De la tranquillité de l’âme – Sénèque

Sénèque, philosophe et homme d’Etat romain du 1er siècle après Jésus Christ, expose dans ce livre les principes du stoïcisme : réflexion et cas pratiques… 

Du choix des amis

[7,1] Toutefois, il n’est rien qui puisse donner plus de contentement à l’âme qu’une amitié tendre et fidèle. Quel bonheur de rencontrer des cœurs bien préparés, auxquels
vous puissiez, en toute assurance, confier tous vos secrets, qui soient, à notre égard, plus indulgents que nous-mêmes, qui charment nos ennuis par les agréments de leur conversation, fixent nos irrésolutions par la sagesse de leurs conseils, dont la bonne humeur dissipe notre tristesse, dont la seule vue enfin, nous réjouisse ! Mais il faut, autant que possible, choisir des amis exempts de passions, car le vice se glisse sourdement dans nos cœurs ; il se communique par le rapprochement ; c’est un mal contagieux.

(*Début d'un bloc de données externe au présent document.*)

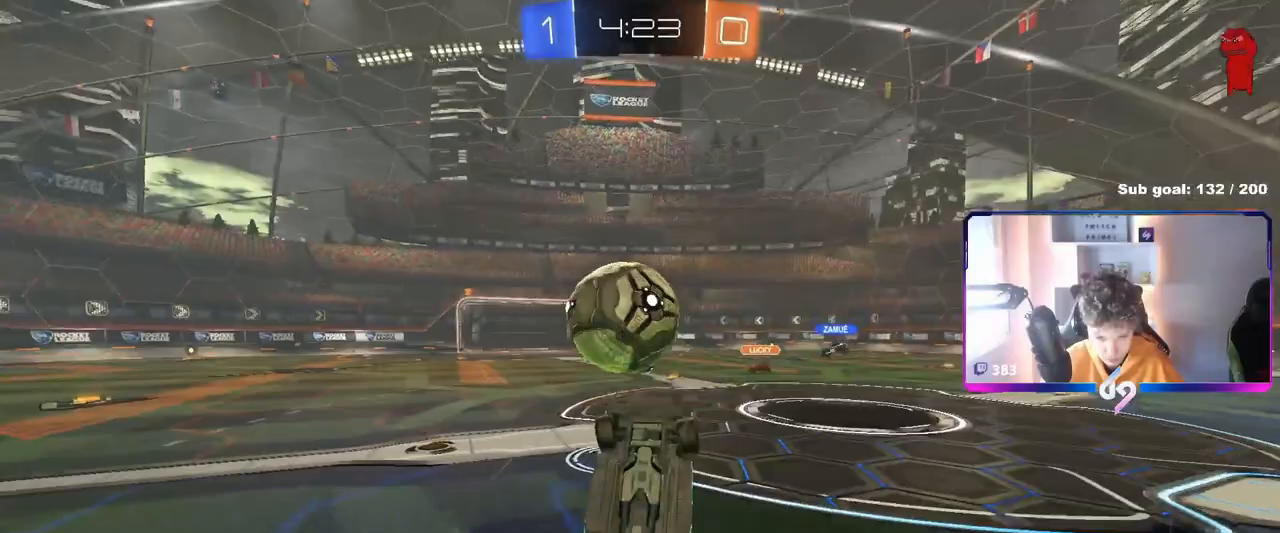
{"keys": ["d", "shift", "w"], "mouse": [], "mouse_move": "still", "events": [[284, "a", "down"], [384, "a", "up"]]}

[7,2] En temps de peste, il faut bien se garder d’approcher les individus malades, et qui déjà sont atteints du fléau, parce que nous gagnerions leur mal, et que leur haleine seule pourrait nous infecter ; ainsi, quand nous voudrons faire choix d’un ami, nous mettrons tous nos soins à nous adresser à l’âme la moins corrompue. C’est un commencement de maladie, que de mettre les personnes saines avec les malades ; non que j’exige de vous de ne rechercher que le sage, de ne vous attacher qu’à lui : hélas! où le trouverez-vous, celui que nous cherchons depuis tant de siècles ? Pour le meilleur, prenons le moins méchant.

[7,3] À peine auriez-vous pu vous flatter de faire un choix plus heureux, si, parmi les Platon, les Xénophon, et toute cette noble élite sortie du giron de Socrate, vous eussiez cherché des hommes de bien ; ou si vous pouviez revenir à ce siècle de Caton, qui produisit sans doute des personnages dignes de naître au temps de Caton, mais aussi autant de scélérats, autant de machinateurs de grands crimes qu’on en ait jamais vu. Il fallait en effet, et des uns et des autres ; pour que Caton pût être connu, il devait avoir et des gens de bien pour obtenir leur approbation, et des méchants pour mettre sa vertu à l’épreuve. Mais aujourd’hui qu’il y a si grande disette de gens de bien, faisons le choix le moins mauvais possible.

[7,4] Évitons surtout les gens moroses qui se chagrinent de tout, et pour qui tout est un sujet de plainte. Quelque fidèle, quelque dévoué que soit un ami, un compagnon, toujours troublé, toujours gémissant, n’en est pas moins le plus grand ennemi de notre tranquillité.